O tempo é o factor que não faz mais nada senão lembrar-nos que dantes não era assim e que doravante também não será.
O tempo é como o clima. Não é por acaso que se confundem na língua portuguesa. Estamos a viver no passado, graças a Deus. O futuro é o diabo. O futuro há-de sempre ser pior.
O tempo é uma rasteira. Os relógios são os piores intérpretes dele.
Há 25 anos, em 1990, todos nós tínhamos menos 25 anos do que hoje temos. Será possível termos saudades desse tempo? Não, por não haver maneira de nos lembrarmos dele.
O tempo não é uma dimensão: é mais como uma atitude. O tempo é a maneira como ligamos à passagem dele. Para quem está e continua apaixonado o tempo é uma prova de insistência emocional e de teimosia romântica que não só não morre como acorda todas as manhãs, igualzinha.

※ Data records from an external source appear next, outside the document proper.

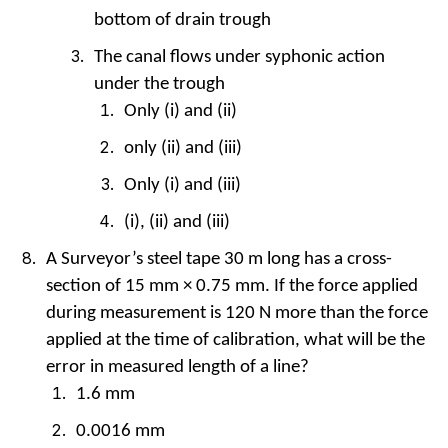
bottom of drain trough
The canal flows under syphonic action
under the trough
Only (i) and (ii)
only (ii) and (iii)
Only (i) and (iii)
(i), (ii) and (iii)
A Surveyor’s steel tape 30 m long has a cross-
section of 15 mm × 0.75 mm. If the force applied
during measurement is 120 N more than the force
applied at the time of calibration, what will be the
error in measured length of a line?
1.6 mm
0.0016 mm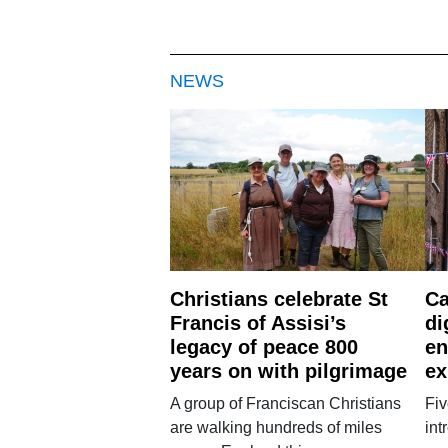
NEWS
Christians celebrate St
Ca
Francis of Assisi’s
di
legacy of peace 800
en
years on with pilgrimage
ex
A group of Franciscan Christians
Fiv
are walking hundreds of miles
int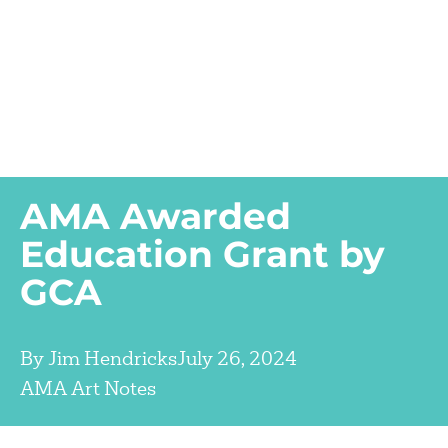
AMA Awarded
Education Grant by
GCA
By
Jim Hendricks
July 26, 2024
AMA Art Notes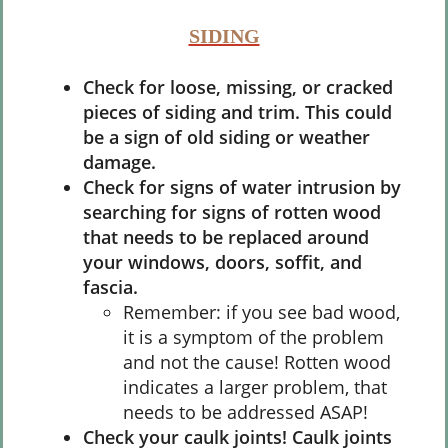
SIDING
Check for loose, missing, or cracked
pieces of siding and trim. This could
be a sign of old siding or weather
damage.
Check for signs of water intrusion by
searching for signs of rotten wood
that needs to be replaced around
your windows, doors, soffit, and
fascia.
Remember: if you see bad wood,
it is a symptom of the problem
and not the cause! Rotten wood
indicates a larger problem, that
needs to be addressed ASAP!
Check your caulk joints! Caulk joints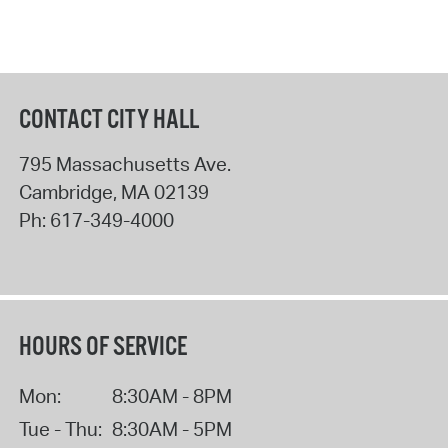
CONTACT CITY HALL
795 Massachusetts Ave.
Cambridge
,
MA
02139
Ph:
617-349-4000
HOURS OF SERVICE
Mon:
8:30AM - 8PM
Tue - Thu:
8:30AM - 5PM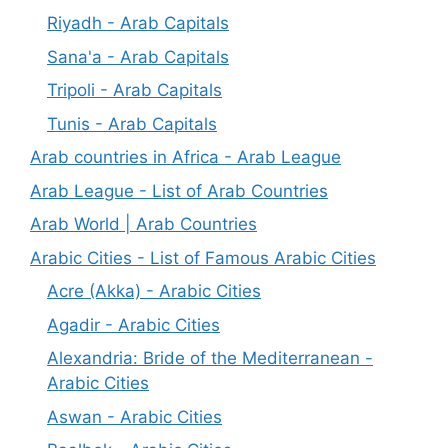
Riyadh - Arab Capitals
Sana'a - Arab Capitals
Tripoli - Arab Capitals
Tunis - Arab Capitals
Arab countries in Africa - Arab League
Arab League - List of Arab Countries
Arab World | Arab Countries
Arabic Cities - List of Famous Arabic Cities
Acre (Akka) - Arabic Cities
Agadir - Arabic Cities
Alexandria: Bride of the Mediterranean -
Arabic Cities
Aswan - Arabic Cities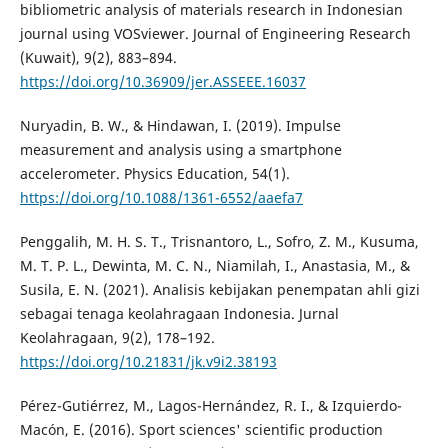
bibliometric analysis of materials research in Indonesian
journal using VOSviewer. Journal of Engineering Research
(Kuwait), 9(2), 883–894.
https://doi.org/10.36909/jer.ASSEEE.16037
Nuryadin, B. W., & Hindawan, I. (2019). Impulse
measurement and analysis using a smartphone
accelerometer. Physics Education, 54(1).
https://doi.org/10.1088/1361-6552/aaefa7
Penggalih, M. H. S. T., Trisnantoro, L., Sofro, Z. M., Kusuma,
M. T. P. L., Dewinta, M. C. N., Niamilah, I., Anastasia, M., &
Susila, E. N. (2021). Analisis kebijakan penempatan ahli gizi
sebagai tenaga keolahragaan Indonesia. Jurnal
Keolahragaan, 9(2), 178–192.
https://doi.org/10.21831/jk.v9i2.38193
Pérez-Gutiérrez, M., Lagos-Hernández, R. I., & Izquierdo-
Macón, E. (2016). Sport sciences' scientific production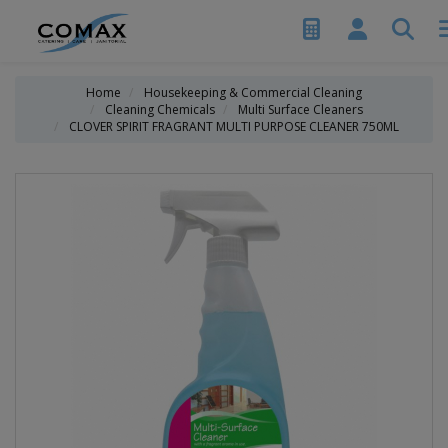
Home
Housekeeping & Commercial Cleaning
Cleaning Chemicals
Multi Surface Cleaners
CLOVER SPIRIT FRAGRANT MULTI PURPOSE CLEANER 750ML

O amor é uma razão que não sabe. Sofre e guarda o sofrimento para mostrar. O tempo é uma corrida para a morte. A morte é má mas correr é bom.
O tempo é um vadio e nós passeamos na vadiagem dele. Nada se ganha (ou se perde) em ser-se preciso. À Espera de Godot é a obra de arte mais divertida e preciosa sobre o tempo.

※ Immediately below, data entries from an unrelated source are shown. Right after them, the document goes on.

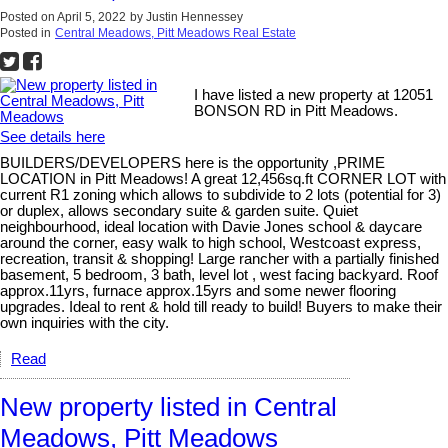
Posted on
April 5, 2022
by
Justin Hennessey
Posted in
Central Meadows, Pitt Meadows Real Estate
I have listed a new property at 12051
BONSON RD in Pitt Meadows.
See details here
BUILDERS/DEVELOPERS here is the opportunity ,PRIME
LOCATION in Pitt Meadows! A great 12,456sq.ft CORNER LOT with
current R1 zoning which allows to subdivide to 2 lots (potential for 3)
or duplex, allows secondary suite & garden suite. Quiet
neighbourhood, ideal location with Davie Jones school & daycare
around the corner, easy walk to high school, Westcoast express,
recreation, transit & shopping! Large rancher with a partially finished
basement, 5 bedroom, 3 bath, level lot , west facing backyard. Roof
approx.11yrs, furnace approx.15yrs and some newer flooring
upgrades. Ideal to rent & hold till ready to build! Buyers to make their
own inquiries with the city.
Read
New property listed in Central
Meadows, Pitt Meadows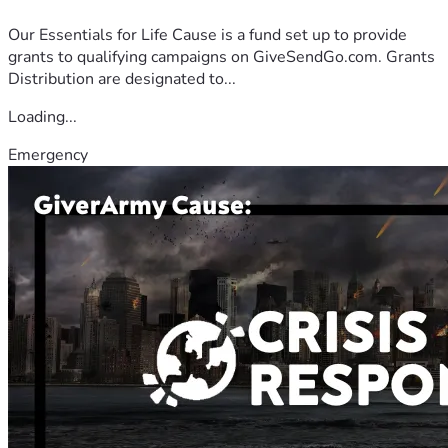
Our Essentials for Life Cause is a fund set up to provide
grants to qualifying campaigns on GiveSendGo.com. Grants
Distribution are designated to...
Loading...
Emergency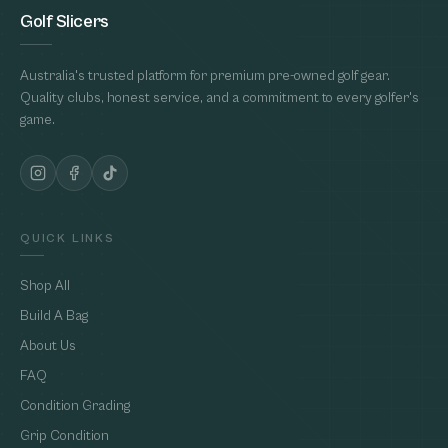
Golf Slicers
Australia's trusted platform for premium pre-owned golf gear.
Quality clubs, honest service, and a commitment to every golfer's
game.
QUICK LINKS
Shop All
Build A Bag
About Us
FAQ
Condition Grading
Grip Condition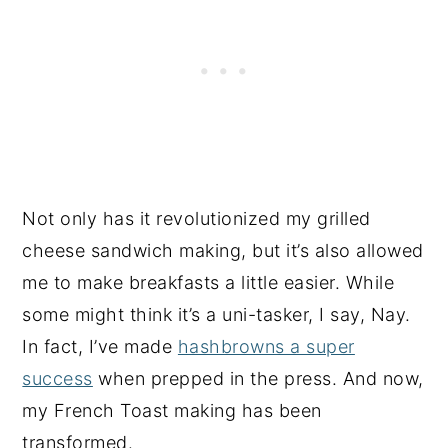
Not only has it revolutionized my grilled
cheese sandwich making, but it’s also allowed
me to make breakfasts a little easier. While
some might think it’s a uni-tasker, I say, Nay.
In fact, I’ve made
hashbrowns a super
success
when prepped in the press. And now,
my French Toast making has been
transformed.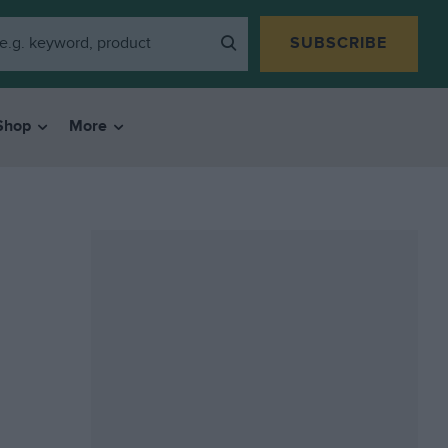
SUBSCRIBE
Shop
More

O milagre está sempre escondido. A maravilha, quando surge, nunca é reconhecida. Mentira. Às vezes é reconhecida.
O resto é a melhor música de sempre.
O tempo mais difícil de adivinhar é o presente. O presente é o tempo mais delicioso. Não dar por ele, nem mesmo por um breve momento de gratidão, é o maior prazer de todos. Esquecermo-nos que estamos cá, por estarmos tão embrulhados no agora, é uma distracção egoísta que mostra a alegria e a estranheza e a raridade de um só ser existir neste mundo e neste tempo.

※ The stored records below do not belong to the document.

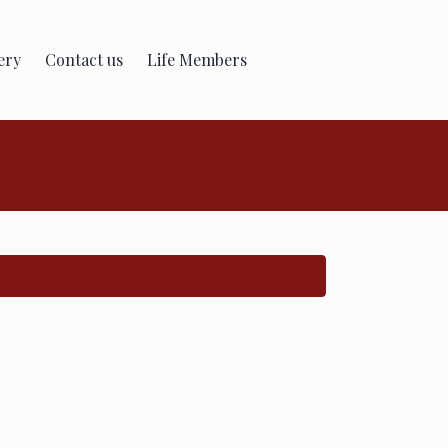
ery
Contact us
Life Members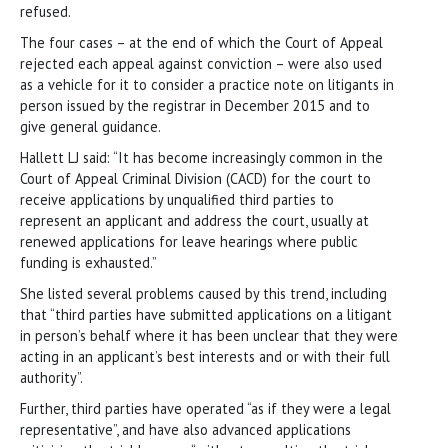
refused.
The four cases – at the end of which the Court of Appeal
rejected each appeal against conviction – were also used
as a vehicle for it to consider a practice note on litigants in
person issued by the registrar in December 2015 and to
give general guidance.
Hallett LJ said: “It has become increasingly common in the
Court of Appeal Criminal Division (CACD) for the court to
receive applications by unqualified third parties to
represent an applicant and address the court, usually at
renewed applications for leave hearings where public
funding is exhausted.”
She listed several problems caused by this trend, including
that “third parties have submitted applications on a litigant
in person’s behalf where it has been unclear that they were
acting in an applicant’s best interests and or with their full
authority”.
Further, third parties have operated “as if they were a legal
representative”, and have also advanced applications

Lembrar o tempo é um dever. Esquecê-lo é um prazer que só o tempo - por deixar-se perder - pode dar. No meio das verdades inexoráveis - dos nossos princípios e fins, com os nossos crescimentos e as nossas decadências entre uns e outros - a vida que resta é enorme.
A tristeza é tão reverencial e atenta como a alegria. Só o tédio é um desperdício, no caso duvidoso de não dar prazer a quem o alcança.
O tempo é o que levou a escrever e a ler isto. Não é um mistério. O mistério, glorioso, é ler e escrever e estarmos aqui para dizer estes sublimes disparates.